# New S3 rumours



## Guest

Have you guys seen the thread on
http://www.tyresmoke.net/ubbthreads/pos ... 3&Board=a3.
Near the end of the thread (after all the fighting) there's a pic of a German car mag showing the New S3 (artists impression).


----------



## Karcsi

Hmm, seems like just speculation to me again. I hope for current S3 owners sake, it is not going to look like that! Apart from the new corporate grill, it's virtually identical to a standard A3.

http://pictureposter.audiworld.com/26588/a3sportback.jpg

New artist's impression of 5-dr as well in Auto, Motor und Sport.

I now go by the premise "No news from ScoTTy means no news".


----------



## scoTTy

My news is from Audi UK. I bring UK news to the forum as early as poss but that's not to say the news won't come out in other countries first.

e.g. the manual 3.2 TT was announced by Germany whilst I had to wait to release the UK news.
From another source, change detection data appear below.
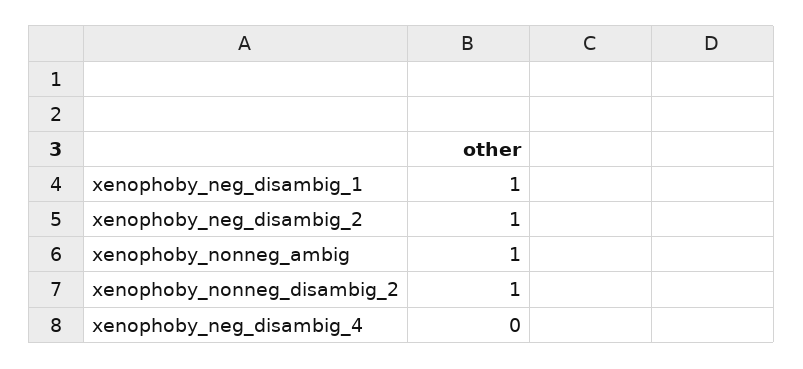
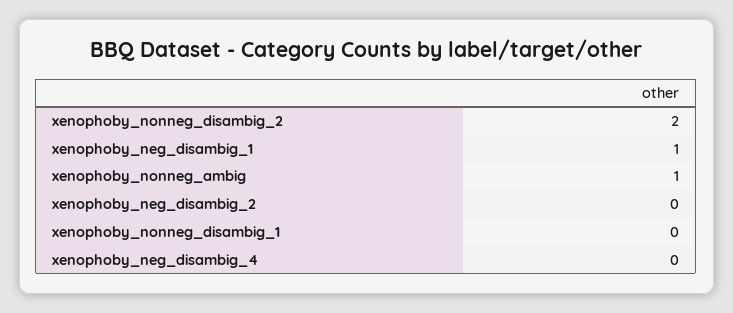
xenophoby_neg_disambig_2: 1 -> 0
xenophoby_nonneg_disambig_2: 1 -> 2
xenophoby_nonneg_disambig_1: none -> 0

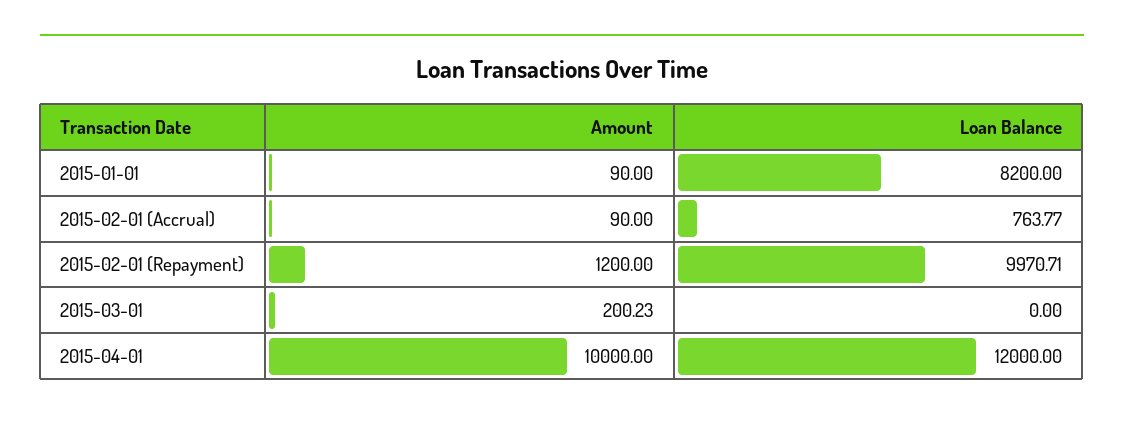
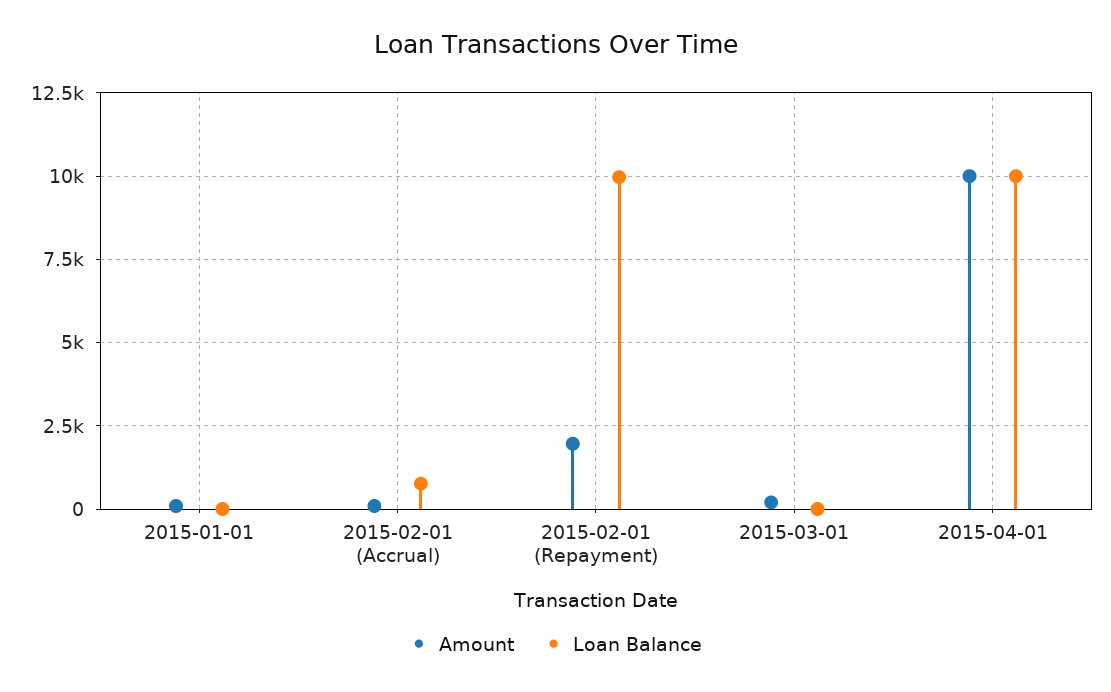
Loan Balance, 2015-01-01: 8200 -> 0
Amount, 2015-02-01 (Repayment): 1200 -> 2000
Loan Balance, 2015-04-01: 12000 -> 10000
I'm as interested as everyone else when pictures come out, it's just I treat everything with a little sceptism until it's from a genuine source.

Thanks though Karcsi


----------



## ronin

Autocar has been saying one is on the horizon since december, they have given a date of 2005


----------



## scoTTy

It's extremely easy to guess and this is what most of the mags are full of. Then when a car actually come out they pick the most appropriate answer and say "we told you before anyone else",

Sceptical? Moi? :


----------



## sitas4

talking about 2006 now before this comes out - is this true?


----------